MapReduce Flashcards

Question 1

Q

What does the map-step in MapReduce do?

Answer

A

Processes each input file and provides the data in key-value pairs ().

Question 2

Q

What does the reduce-step in MapReduce do? (Combine and reduce)

Answer

A

Combine: Will accept the input from the Map phase as a key-value pair. Using searching technique, the combiner will check all the values to find the key corresponding to the highest value in each file.

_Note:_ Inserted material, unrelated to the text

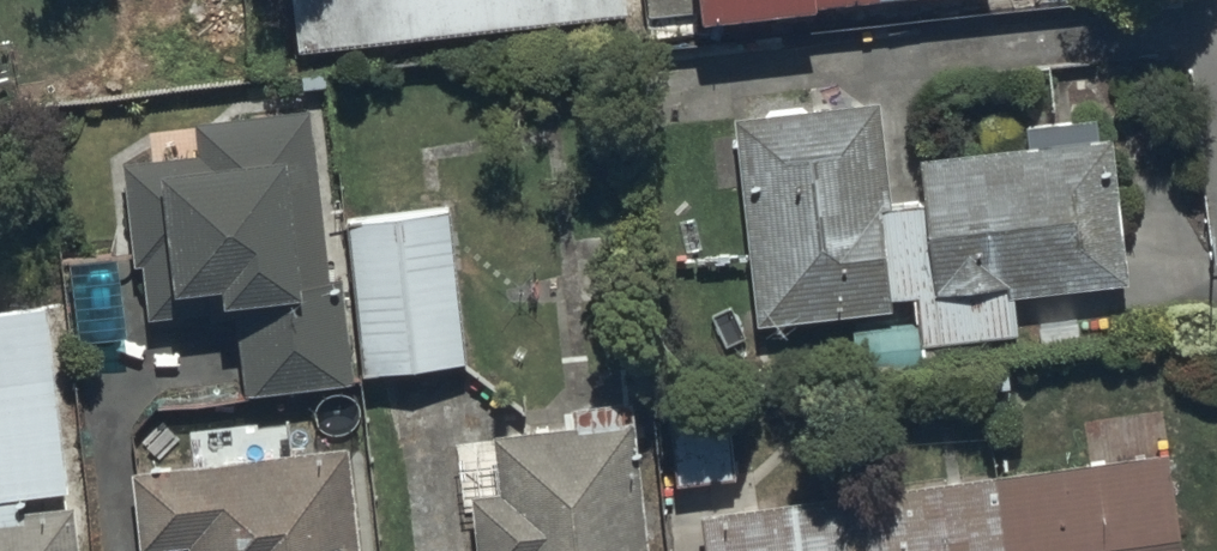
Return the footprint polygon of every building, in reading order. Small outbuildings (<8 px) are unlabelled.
[(299,34),(607,0),(296,0),(299,34)] [(923,359),(922,353),(988,346),(985,320),(1013,317),(1009,283),(1125,271),(1110,126),(1098,127),(1096,104),(990,115),(992,136),(920,144),(925,188),(885,192),(874,84),(733,98),(754,310),(893,296),(892,285),(911,283),(914,313),(851,319),(856,366),(923,359)] [(350,357),(340,201),(325,202),(320,94),(158,102),(159,140),(124,142),(131,271),(140,271),(142,303),(238,298),(243,375),(351,369),(350,357)] [(340,201),(350,357),(462,352),(454,195),(340,201)] [(73,472),(54,283),(0,289),(0,480),(73,472)] [(449,423),(454,480),(470,478),(477,550),(652,550),(637,381),(570,387),(573,412),(449,423)] [(733,390),(667,397),(676,469),(741,461),(733,390)] [(131,458),(142,535),(188,529),(191,550),(361,550),(343,429),(131,458)] [(702,500),(708,550),(1188,550),(1174,441),(702,500)] [(73,472),(0,480),(0,550),(82,550),(73,472)]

Reduce: From each file, you will find the key corresponding to the highest value. To avoid redundancy, check all the pairs and eliminate duplicate entries, if any. The same algorithm is used in between the pairs, which are coming from input files.

Question 3

Q

What is the general solution to the MapReduce problem?

Answer

A

map(k,v) -> list(k1,v1)

reduce(k1,list(v1)) -> (k1,v2)

Question 4

Q

How can MapReduce solve the matrix-vector multiplication problem if …
a) M huge, v small enough to be kept in RAM
b) Both M and v too big to be kept in RAM
Where M is the nxn matrix represented by a list of
(i,j, m_ij) triplets and v is the n-length vector?

Answer

A

a) map(line_id, (i, j, m_ij) -> [i, m_ijv_j]
reduce(i, [m_i1v_1, m_i2v_2, …])-> (i,sum(m_ijv_j))
b) Split M into stripes of k columns and v into chunks of length k and apply algorithm from a), summing up the results

Question 5

Q

Size of element in M or V in mapreduce matrix?

Answer

A

8 byte/64 bit

Question 6

Q

How can MapReduce solve the matrix-matrix multiplication problem? (input: M, i, j, m_ij | N, j, k, n_jk)

P = MN is given by:
p_ik = sum_j(m_ij*n_jk)

Answer

A

for each m_ij and n_jk:
map((“M”, i, j, m_ij)) -> [j, (“M”, i, m_ij)]
map(“N”, j, k, n_jk) -> [j,(“N”, k, n_jk)]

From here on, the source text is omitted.